ABSTRACTS: Oral Presentation Abstracts
Introduction: Maternal nutrition is one of the determining factors for the intrauterine environment, which plays an important role in fetal and placental development. Among these dietary fatty acids, especially the long-chain polyunsaturated fatty acids, are essential. Whereas the effects on fetal development of changes in the availability of lipid components, like those produced by changes in dietary fatty acids, are widely established, little is known about their influence on placental development and function. This study investigated the effects of dietary fatty acids on placental development in rat.

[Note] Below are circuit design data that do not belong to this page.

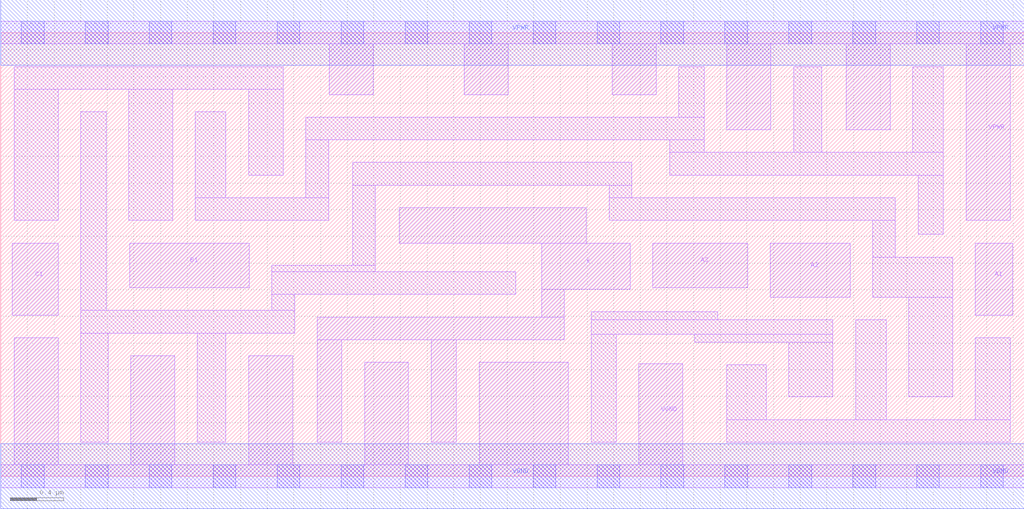
<source format=lef>
# Copyright 2020 The SkyWater PDK Authors
#
# Licensed under the Apache License, Version 2.0 (the "License");
# you may not use this file except in compliance with the License.
# You may obtain a copy of the License at
#
#     https://www.apache.org/licenses/LICENSE-2.0
#
# Unless required by applicable law or agreed to in writing, software
# distributed under the License is distributed on an "AS IS" BASIS,
# WITHOUT WARRANTIES OR CONDITIONS OF ANY KIND, either express or implied.
# See the License for the specific language governing permissions and
# limitations under the License.
#
# SPDX-License-Identifier: Apache-2.0

VERSION 5.7 ;
  NAMESCASESENSITIVE ON ;
  NOWIREEXTENSIONATPIN ON ;
  DIVIDERCHAR "/" ;
  BUSBITCHARS "[]" ;
UNITS
  DATABASE MICRONS 200 ;
END UNITS
MACRO sky130_fd_sc_lp__a311o_4
  CLASS CORE ;
  SOURCE USER ;
  FOREIGN sky130_fd_sc_lp__a311o_4 ;
  ORIGIN  0.000000  0.000000 ;
  SIZE  7.680000 BY  3.330000 ;
  SYMMETRY X Y R90 ;
  SITE unit ;
  PIN A1
    ANTENNAGATEAREA  0.630000 ;
    DIRECTION INPUT ;
    USE SIGNAL ;
    PORT
      LAYER li1 ;
        RECT 7.315000 1.210000 7.595000 1.750000 ;
    END
  END A1
  PIN A2
    ANTENNAGATEAREA  0.630000 ;
    DIRECTION INPUT ;
    USE SIGNAL ;
    PORT
      LAYER li1 ;
        RECT 5.775000 1.345000 6.375000 1.750000 ;
    END
  END A2
  PIN A3
    ANTENNAGATEAREA  0.630000 ;
    DIRECTION INPUT ;
    USE SIGNAL ;
    PORT
      LAYER li1 ;
        RECT 4.895000 1.415000 5.605000 1.750000 ;
    END
  END A3
  PIN B1
    ANTENNAGATEAREA  0.630000 ;
    DIRECTION INPUT ;
    USE SIGNAL ;
    PORT
      LAYER li1 ;
        RECT 0.970000 1.415000 1.865000 1.750000 ;
    END
  END B1
  PIN C1
    ANTENNAGATEAREA  0.630000 ;
    DIRECTION INPUT ;
    USE SIGNAL ;
    PORT
      LAYER li1 ;
        RECT 0.085000 1.210000 0.430000 1.750000 ;
    END
  END C1
  PIN X
    ANTENNADIFFAREA  1.430400 ;
    DIRECTION OUTPUT ;
    USE SIGNAL ;
    PORT
      LAYER li1 ;
        RECT 2.375000 0.255000 2.560000 1.025000 ;
        RECT 2.375000 1.025000 4.230000 1.195000 ;
        RECT 2.990000 1.750000 4.395000 2.015000 ;
        RECT 3.230000 0.255000 3.420000 1.025000 ;
        RECT 4.060000 1.195000 4.230000 1.405000 ;
        RECT 4.060000 1.405000 4.725000 1.750000 ;
    END
  END X
  PIN VGND
    DIRECTION INOUT ;
    USE GROUND ;
    PORT
      LAYER li1 ;
        RECT 0.000000 -0.085000 7.680000 0.085000 ;
        RECT 0.100000  0.085000 0.430000 1.040000 ;
        RECT 0.975000  0.085000 1.305000 0.905000 ;
        RECT 1.860000  0.085000 2.190000 0.905000 ;
        RECT 2.730000  0.085000 3.060000 0.855000 ;
        RECT 3.590000  0.085000 4.260000 0.855000 ;
        RECT 4.790000  0.085000 5.120000 0.845000 ;
      LAYER mcon ;
        RECT 0.155000 -0.085000 0.325000 0.085000 ;
        RECT 0.635000 -0.085000 0.805000 0.085000 ;
        RECT 1.115000 -0.085000 1.285000 0.085000 ;
        RECT 1.595000 -0.085000 1.765000 0.085000 ;
        RECT 2.075000 -0.085000 2.245000 0.085000 ;
        RECT 2.555000 -0.085000 2.725000 0.085000 ;
        RECT 3.035000 -0.085000 3.205000 0.085000 ;
        RECT 3.515000 -0.085000 3.685000 0.085000 ;
        RECT 3.995000 -0.085000 4.165000 0.085000 ;
        RECT 4.475000 -0.085000 4.645000 0.085000 ;
        RECT 4.955000 -0.085000 5.125000 0.085000 ;
        RECT 5.435000 -0.085000 5.605000 0.085000 ;
        RECT 5.915000 -0.085000 6.085000 0.085000 ;
        RECT 6.395000 -0.085000 6.565000 0.085000 ;
        RECT 6.875000 -0.085000 7.045000 0.085000 ;
        RECT 7.355000 -0.085000 7.525000 0.085000 ;
      LAYER met1 ;
        RECT 0.000000 -0.245000 7.680000 0.245000 ;
    END
  END VGND
  PIN VPWR
    DIRECTION INOUT ;
    USE POWER ;
    PORT
      LAYER li1 ;
        RECT 0.000000 3.245000 7.680000 3.415000 ;
        RECT 2.465000 2.865000 2.795000 3.245000 ;
        RECT 3.480000 2.865000 3.810000 3.245000 ;
        RECT 4.590000 2.865000 4.920000 3.245000 ;
        RECT 5.450000 2.600000 5.780000 3.245000 ;
        RECT 6.345000 2.600000 6.675000 3.245000 ;
        RECT 7.245000 1.920000 7.575000 3.245000 ;
      LAYER mcon ;
        RECT 0.155000 3.245000 0.325000 3.415000 ;
        RECT 0.635000 3.245000 0.805000 3.415000 ;
        RECT 1.115000 3.245000 1.285000 3.415000 ;
        RECT 1.595000 3.245000 1.765000 3.415000 ;
        RECT 2.075000 3.245000 2.245000 3.415000 ;
        RECT 2.555000 3.245000 2.725000 3.415000 ;
        RECT 3.035000 3.245000 3.205000 3.415000 ;
        RECT 3.515000 3.245000 3.685000 3.415000 ;
        RECT 3.995000 3.245000 4.165000 3.415000 ;
        RECT 4.475000 3.245000 4.645000 3.415000 ;
        RECT 4.955000 3.245000 5.125000 3.415000 ;
        RECT 5.435000 3.245000 5.605000 3.415000 ;
        RECT 5.915000 3.245000 6.085000 3.415000 ;
        RECT 6.395000 3.245000 6.565000 3.415000 ;
        RECT 6.875000 3.245000 7.045000 3.415000 ;
        RECT 7.355000 3.245000 7.525000 3.415000 ;
      LAYER met1 ;
        RECT 0.000000 3.085000 7.680000 3.575000 ;
    END
  END VPWR
  OBS
    LAYER li1 ;
      RECT 0.100000 1.920000 0.430000 2.905000 ;
      RECT 0.100000 2.905000 2.120000 3.075000 ;
      RECT 0.600000 0.255000 0.805000 1.075000 ;
      RECT 0.600000 1.075000 2.205000 1.245000 ;
      RECT 0.600000 1.245000 0.790000 2.735000 ;
      RECT 0.960000 1.920000 1.290000 2.905000 ;
      RECT 1.460000 1.920000 2.460000 2.090000 ;
      RECT 1.460000 2.090000 1.690000 2.735000 ;
      RECT 1.475000 0.255000 1.690000 1.075000 ;
      RECT 1.860000 2.260000 2.120000 2.905000 ;
      RECT 2.035000 1.245000 2.205000 1.365000 ;
      RECT 2.035000 1.365000 3.865000 1.535000 ;
      RECT 2.035000 1.535000 2.810000 1.585000 ;
      RECT 2.290000 2.090000 2.460000 2.525000 ;
      RECT 2.290000 2.525000 5.280000 2.695000 ;
      RECT 2.640000 1.585000 2.810000 2.185000 ;
      RECT 2.640000 2.185000 4.735000 2.355000 ;
      RECT 4.430000 0.255000 4.620000 1.065000 ;
      RECT 4.430000 1.065000 6.245000 1.175000 ;
      RECT 4.430000 1.175000 5.380000 1.235000 ;
      RECT 4.565000 1.920000 6.715000 2.090000 ;
      RECT 4.565000 2.090000 4.735000 2.185000 ;
      RECT 5.020000 2.260000 7.075000 2.430000 ;
      RECT 5.020000 2.430000 5.280000 2.525000 ;
      RECT 5.090000 2.695000 5.280000 3.075000 ;
      RECT 5.210000 1.005000 6.245000 1.065000 ;
      RECT 5.450000 0.255000 7.575000 0.425000 ;
      RECT 5.450000 0.425000 5.745000 0.835000 ;
      RECT 5.915000 0.595000 6.245000 1.005000 ;
      RECT 5.950000 2.430000 6.160000 3.075000 ;
      RECT 6.415000 0.425000 6.645000 1.175000 ;
      RECT 6.545000 1.345000 7.145000 1.645000 ;
      RECT 6.545000 1.645000 6.715000 1.920000 ;
      RECT 6.815000 0.595000 7.145000 1.345000 ;
      RECT 6.845000 2.430000 7.075000 3.075000 ;
      RECT 6.885000 1.815000 7.075000 2.260000 ;
      RECT 7.315000 0.425000 7.575000 1.040000 ;
  END
END sky130_fd_sc_lp__a311o_4

</source>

Methods: Sprague-Dawley rats were fed diets containing 10% (wt/wt) of palm- (saturated), sunflower- (18:2), olive- (18:1) or fish (w-3) oil. At day 20 of gestation, placental fatty acid composition and protein expression levels of the cell cycle regulating proteins PCNA (S-phase), p21 (inhibitor of G2M & G1S transition), cyclin E (G1-phase), p53 (masterswitch for apoptosis) and PARP (split 89 & unsplit 116 kDa) were determined. The proteins were also immunolocalized and the proportion of labelled cells was counted.

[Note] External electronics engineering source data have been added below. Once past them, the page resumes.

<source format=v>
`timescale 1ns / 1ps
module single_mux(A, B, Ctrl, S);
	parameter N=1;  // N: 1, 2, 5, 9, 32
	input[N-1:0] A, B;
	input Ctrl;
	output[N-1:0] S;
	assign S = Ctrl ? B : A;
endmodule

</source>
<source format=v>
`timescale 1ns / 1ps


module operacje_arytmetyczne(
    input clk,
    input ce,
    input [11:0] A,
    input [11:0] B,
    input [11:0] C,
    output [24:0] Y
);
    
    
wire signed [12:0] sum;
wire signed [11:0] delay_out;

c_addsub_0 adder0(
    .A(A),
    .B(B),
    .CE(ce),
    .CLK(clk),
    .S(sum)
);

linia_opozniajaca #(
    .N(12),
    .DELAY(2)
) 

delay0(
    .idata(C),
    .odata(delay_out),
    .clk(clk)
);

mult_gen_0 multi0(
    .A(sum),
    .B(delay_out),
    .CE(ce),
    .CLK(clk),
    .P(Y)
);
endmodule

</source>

Results: Litter size, placental weight and gross morphology were unaltered by the diet. Placental fatty acid composition in the phospholipid and triglyceride fractions reflected the diet composition except for saturated fatty acids. PCNA levels do not differ between the groups. The higher proportion of labyrinthine-trophoblasts (fetal side) in G1 (cyclin E) in the fish oil group was associated with low p21, but unaltered PCNA levels, suggesting p21-independent control of the G1/S transition. p21 absence in spongiotrophoblasts (maternal side) demonstrates that cell cycle must be regulated by other inhibitors. The higher p53 levels in sunflower and olive oil groups were associated with a higher level of apoptosis, low levels of apoptosis in the fish oil group were associated with low p53 levels. This contrasts the palm oil group, in which a high level of apoptosis was found despite relatively lower levels of p53, suggesting other p53 independent control mechanisms to account for this effect.
Conclusion: Dietary fatty acids do not have gross effects on reproductive performance and placental development. However, subtle changes of the cell cycle and apoptosis do occur, which are most pronounced when the oils contain long-chain polyunsaturatd fatty acids. These appear to protect the placenta from apoptosis.